These are the same window spaces (can't vouch for the glass) that traders peered out of onto the same rainy streets back to the year 1705. This building survived all of the fires and weather back to that date.



Please do not touch the old ledger books. The Hanseatic League traders lived and worked in this room.


This looks like a compfy little crib - if you were short enough and didn't have too much stuff that you needed to keep with you.


I loved walking the old uneven floors and ducking in and out of the oddly cut up rooms.


A few doors down this rotted floor is being excavated as part of a rebuilding project for one of the buildings that was about to fall down.


Some days are like this - just ask a four or five year old.


Next morning, very early, we headed north for Sogne Fjord. It was still a little rainy but that is one of the major moods of Norway so you just have to go with it. We caught the ferry at Gudvangen for a two hour plus trip to Kaupanger.


Good news: very few of us on board. Bad news: cool and rainy.


Nærøy Fjord is very narrow and over 600 meters deep.


We chugged our way toward the main part of Sogne Fjord passing several little settlements. This one was at the end of the road on the western side.


This settlement had electricity but no road in or out - still, they had cars for getting around from farm to farm.


 


The trip was very peaceful.

 


Mother and daughter on deck


Nice looking berry farm


The ferry seems pretty big when you are standing on deck but the fjord walls drawf everything.

 


We left Kaupanger and drove to Hella which is one corner of a triangle of ferries. We were headed for a place called Vik i Sogn, where there is a stave church built back in 1140.


Our crossing was quick, from just to the left of the waterfall to this beautiful little villiage.


We parked the Polo right in back of the Hopperstad Stavkirke.


The black color is from the pine pitch that is painted on the entire building every few years. It is the same technology that the vikings used to keep their boats watertight. The roof design in these churches is also boat design - just turned upside down.


Original carvings and door posts except for part of the right post. It was cut off to make room for a rather important townsman who had died and ordered a coffin that was too wide for the door. Someone went home, got an axe, and adjusted the door. In those days (until the 1800's) people were burried under the floor of the church. The floor boards were like boat hatches. You just pulled them up, dug the grave and planted Olav. It is said that the smell inside the church got more unbearable as the graves got shallower. Finally, it was forbidden and everyone was burried in the churchyard. The door post was repaired of course.

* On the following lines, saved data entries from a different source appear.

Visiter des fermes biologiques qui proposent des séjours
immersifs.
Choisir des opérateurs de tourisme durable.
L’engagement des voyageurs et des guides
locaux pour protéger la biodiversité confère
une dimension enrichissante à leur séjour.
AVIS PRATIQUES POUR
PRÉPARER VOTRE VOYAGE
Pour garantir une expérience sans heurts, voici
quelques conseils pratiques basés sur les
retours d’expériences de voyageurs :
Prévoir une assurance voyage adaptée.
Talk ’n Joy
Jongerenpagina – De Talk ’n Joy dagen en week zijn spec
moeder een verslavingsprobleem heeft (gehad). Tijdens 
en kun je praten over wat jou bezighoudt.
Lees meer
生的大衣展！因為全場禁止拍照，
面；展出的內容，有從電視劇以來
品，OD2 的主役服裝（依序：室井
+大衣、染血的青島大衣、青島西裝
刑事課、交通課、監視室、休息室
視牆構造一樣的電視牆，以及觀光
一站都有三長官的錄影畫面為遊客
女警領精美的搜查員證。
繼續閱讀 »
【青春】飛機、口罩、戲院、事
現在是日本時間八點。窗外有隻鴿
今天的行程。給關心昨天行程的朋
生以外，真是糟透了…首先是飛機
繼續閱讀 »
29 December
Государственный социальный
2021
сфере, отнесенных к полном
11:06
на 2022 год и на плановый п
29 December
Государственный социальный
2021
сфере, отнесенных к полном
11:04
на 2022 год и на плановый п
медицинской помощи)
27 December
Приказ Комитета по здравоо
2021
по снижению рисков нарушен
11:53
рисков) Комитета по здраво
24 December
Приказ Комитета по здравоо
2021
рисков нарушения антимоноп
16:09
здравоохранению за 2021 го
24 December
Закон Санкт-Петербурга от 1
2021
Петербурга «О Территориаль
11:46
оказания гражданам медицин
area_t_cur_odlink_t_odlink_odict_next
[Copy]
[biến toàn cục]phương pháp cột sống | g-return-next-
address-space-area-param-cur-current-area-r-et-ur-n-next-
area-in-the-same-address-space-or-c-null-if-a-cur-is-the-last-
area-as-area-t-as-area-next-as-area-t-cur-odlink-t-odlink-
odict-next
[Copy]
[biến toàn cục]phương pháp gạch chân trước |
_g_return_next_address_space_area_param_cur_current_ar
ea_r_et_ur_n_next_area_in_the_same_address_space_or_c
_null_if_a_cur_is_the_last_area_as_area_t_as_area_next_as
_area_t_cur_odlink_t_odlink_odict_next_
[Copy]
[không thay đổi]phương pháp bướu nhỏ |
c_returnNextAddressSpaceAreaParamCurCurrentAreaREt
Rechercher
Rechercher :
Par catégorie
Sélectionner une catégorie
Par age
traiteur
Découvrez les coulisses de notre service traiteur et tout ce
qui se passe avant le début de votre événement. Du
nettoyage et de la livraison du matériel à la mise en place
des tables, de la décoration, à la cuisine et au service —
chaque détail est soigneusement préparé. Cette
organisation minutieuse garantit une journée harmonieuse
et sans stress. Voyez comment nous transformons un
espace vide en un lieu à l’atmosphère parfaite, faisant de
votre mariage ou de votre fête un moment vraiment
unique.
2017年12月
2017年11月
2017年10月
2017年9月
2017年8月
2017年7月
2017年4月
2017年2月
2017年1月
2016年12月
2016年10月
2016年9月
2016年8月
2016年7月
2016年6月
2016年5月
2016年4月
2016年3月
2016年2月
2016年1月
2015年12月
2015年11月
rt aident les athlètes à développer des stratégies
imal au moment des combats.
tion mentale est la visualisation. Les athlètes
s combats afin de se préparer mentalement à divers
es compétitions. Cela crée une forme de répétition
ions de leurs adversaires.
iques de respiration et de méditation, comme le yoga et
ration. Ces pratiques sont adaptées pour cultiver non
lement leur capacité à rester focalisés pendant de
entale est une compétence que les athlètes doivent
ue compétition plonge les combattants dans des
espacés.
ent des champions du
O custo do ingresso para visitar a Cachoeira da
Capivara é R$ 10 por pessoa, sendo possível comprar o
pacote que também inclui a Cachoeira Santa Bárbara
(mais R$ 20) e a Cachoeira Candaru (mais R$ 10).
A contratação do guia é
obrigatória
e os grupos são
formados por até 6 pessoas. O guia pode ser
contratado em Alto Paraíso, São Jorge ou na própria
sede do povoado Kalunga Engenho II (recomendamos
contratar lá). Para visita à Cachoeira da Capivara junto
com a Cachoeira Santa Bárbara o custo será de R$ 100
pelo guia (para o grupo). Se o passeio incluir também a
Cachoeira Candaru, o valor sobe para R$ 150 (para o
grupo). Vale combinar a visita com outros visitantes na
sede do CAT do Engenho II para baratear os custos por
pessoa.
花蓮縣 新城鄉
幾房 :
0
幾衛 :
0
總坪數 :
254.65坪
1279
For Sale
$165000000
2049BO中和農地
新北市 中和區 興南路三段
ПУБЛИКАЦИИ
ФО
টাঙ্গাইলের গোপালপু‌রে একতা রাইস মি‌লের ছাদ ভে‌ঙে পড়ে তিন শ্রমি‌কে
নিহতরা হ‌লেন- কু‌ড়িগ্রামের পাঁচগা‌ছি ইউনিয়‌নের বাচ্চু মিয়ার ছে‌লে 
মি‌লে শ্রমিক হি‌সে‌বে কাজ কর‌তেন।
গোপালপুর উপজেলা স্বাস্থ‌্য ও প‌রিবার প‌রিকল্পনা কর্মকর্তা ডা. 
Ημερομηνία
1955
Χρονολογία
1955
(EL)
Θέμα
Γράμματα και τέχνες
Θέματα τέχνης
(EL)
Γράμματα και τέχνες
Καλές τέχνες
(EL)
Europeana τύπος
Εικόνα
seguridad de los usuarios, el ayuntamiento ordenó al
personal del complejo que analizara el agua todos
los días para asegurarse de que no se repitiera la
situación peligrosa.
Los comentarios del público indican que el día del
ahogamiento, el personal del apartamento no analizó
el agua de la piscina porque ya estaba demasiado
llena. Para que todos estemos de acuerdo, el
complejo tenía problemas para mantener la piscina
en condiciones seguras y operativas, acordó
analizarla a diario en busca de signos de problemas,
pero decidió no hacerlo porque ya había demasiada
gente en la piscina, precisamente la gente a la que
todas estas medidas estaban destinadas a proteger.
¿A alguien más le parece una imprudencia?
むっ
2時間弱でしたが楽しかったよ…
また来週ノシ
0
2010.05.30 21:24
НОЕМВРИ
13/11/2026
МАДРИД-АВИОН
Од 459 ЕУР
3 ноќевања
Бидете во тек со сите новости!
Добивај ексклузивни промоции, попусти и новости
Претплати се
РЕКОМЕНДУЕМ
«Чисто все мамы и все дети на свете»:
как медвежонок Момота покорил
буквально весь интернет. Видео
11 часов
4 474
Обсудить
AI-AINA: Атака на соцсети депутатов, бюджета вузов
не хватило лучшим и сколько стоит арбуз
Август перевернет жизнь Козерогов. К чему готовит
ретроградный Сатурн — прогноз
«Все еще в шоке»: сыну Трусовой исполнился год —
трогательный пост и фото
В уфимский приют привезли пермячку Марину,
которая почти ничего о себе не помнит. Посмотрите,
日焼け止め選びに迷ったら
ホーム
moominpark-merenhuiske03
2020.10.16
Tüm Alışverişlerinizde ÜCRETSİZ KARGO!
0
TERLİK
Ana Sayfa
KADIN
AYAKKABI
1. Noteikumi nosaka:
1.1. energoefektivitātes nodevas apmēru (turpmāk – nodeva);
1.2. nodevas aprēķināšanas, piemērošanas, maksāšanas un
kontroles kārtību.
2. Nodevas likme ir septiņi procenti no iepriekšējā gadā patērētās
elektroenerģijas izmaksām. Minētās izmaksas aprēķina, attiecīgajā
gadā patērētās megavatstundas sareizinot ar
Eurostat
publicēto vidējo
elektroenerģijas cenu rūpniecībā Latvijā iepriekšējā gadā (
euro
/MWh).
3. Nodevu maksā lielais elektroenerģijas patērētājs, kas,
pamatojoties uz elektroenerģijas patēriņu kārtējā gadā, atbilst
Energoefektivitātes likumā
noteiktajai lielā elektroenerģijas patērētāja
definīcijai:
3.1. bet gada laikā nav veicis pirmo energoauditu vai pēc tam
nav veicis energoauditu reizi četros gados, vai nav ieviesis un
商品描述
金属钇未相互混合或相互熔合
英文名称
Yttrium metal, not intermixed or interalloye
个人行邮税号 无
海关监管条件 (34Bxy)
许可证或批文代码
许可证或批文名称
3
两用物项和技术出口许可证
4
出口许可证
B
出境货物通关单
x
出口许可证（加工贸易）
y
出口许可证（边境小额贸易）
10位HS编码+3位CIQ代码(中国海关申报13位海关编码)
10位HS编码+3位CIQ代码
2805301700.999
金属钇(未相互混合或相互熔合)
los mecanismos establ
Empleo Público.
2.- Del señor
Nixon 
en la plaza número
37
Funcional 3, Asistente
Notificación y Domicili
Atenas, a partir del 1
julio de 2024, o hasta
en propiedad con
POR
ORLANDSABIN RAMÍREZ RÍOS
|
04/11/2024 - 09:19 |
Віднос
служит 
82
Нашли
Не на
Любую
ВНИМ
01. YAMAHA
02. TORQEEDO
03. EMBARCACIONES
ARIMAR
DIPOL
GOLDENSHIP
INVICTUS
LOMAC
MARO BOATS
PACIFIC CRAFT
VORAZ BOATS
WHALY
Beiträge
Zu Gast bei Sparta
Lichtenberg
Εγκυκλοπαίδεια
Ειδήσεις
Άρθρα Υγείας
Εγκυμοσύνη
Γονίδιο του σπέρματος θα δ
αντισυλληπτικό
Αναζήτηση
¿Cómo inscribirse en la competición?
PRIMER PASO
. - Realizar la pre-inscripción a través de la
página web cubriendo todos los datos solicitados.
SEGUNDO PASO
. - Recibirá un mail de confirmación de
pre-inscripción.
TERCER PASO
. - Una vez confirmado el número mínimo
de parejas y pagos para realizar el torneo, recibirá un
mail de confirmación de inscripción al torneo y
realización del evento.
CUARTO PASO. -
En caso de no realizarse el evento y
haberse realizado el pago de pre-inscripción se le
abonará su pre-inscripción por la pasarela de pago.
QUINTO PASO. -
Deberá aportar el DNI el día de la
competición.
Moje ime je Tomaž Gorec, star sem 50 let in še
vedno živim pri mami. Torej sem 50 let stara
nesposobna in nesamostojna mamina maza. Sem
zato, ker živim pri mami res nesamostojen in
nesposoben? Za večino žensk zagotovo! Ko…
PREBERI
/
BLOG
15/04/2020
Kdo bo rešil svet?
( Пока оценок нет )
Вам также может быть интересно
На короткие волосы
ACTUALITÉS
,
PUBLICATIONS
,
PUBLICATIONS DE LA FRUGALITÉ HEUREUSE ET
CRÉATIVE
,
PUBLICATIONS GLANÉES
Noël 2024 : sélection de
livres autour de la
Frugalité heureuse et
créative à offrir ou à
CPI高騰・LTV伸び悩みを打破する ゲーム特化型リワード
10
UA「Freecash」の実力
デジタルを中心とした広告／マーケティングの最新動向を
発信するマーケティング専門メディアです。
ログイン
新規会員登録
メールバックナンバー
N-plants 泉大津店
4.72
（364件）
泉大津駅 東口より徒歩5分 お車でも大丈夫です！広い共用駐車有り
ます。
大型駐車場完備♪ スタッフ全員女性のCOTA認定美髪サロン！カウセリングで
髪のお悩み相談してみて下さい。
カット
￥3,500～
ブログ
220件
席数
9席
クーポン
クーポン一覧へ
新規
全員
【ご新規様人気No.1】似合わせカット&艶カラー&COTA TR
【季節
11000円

this old door in coated with multiple layers of pine sap pitch.

 


It is very dark inside. The windows (see next picture) are dinky. The candles are few. The main alter is the darkest part of the sanctuary. The church is restored to the Catholic era - as close to 1140 original set up as possible.


The little circle symbols all around the room symbolized the fact that the Bishop had blessed this building. The canopy over the altar is a Catholic feature which was torn out of almost all of the other 29 remaining stave churches.


Altar with canopy


Some of the post - Reformation art was left in place to show how the walls were decorated.


The larger windows were added later in the buildnings history. The little portholes are the original windows.


You have to love the dragons.


On our way up the valley we stopped at a little restaurant for a last look at Vik and the Sogne Fjord.


The rest of the trip home was a wild ride on back roads, right next to booming waterfalls and through several unlighted one-lane tunnels.


It was still raining when we got home but our day had been memorable. Erin left early the next morning. It was so good of her to come visit us.


1 comment:

  1. Wow - amazing. Seems like the rainy weather lends to the peace & quiet of the scenery (at least in the photos :). The stave church simply amazes me.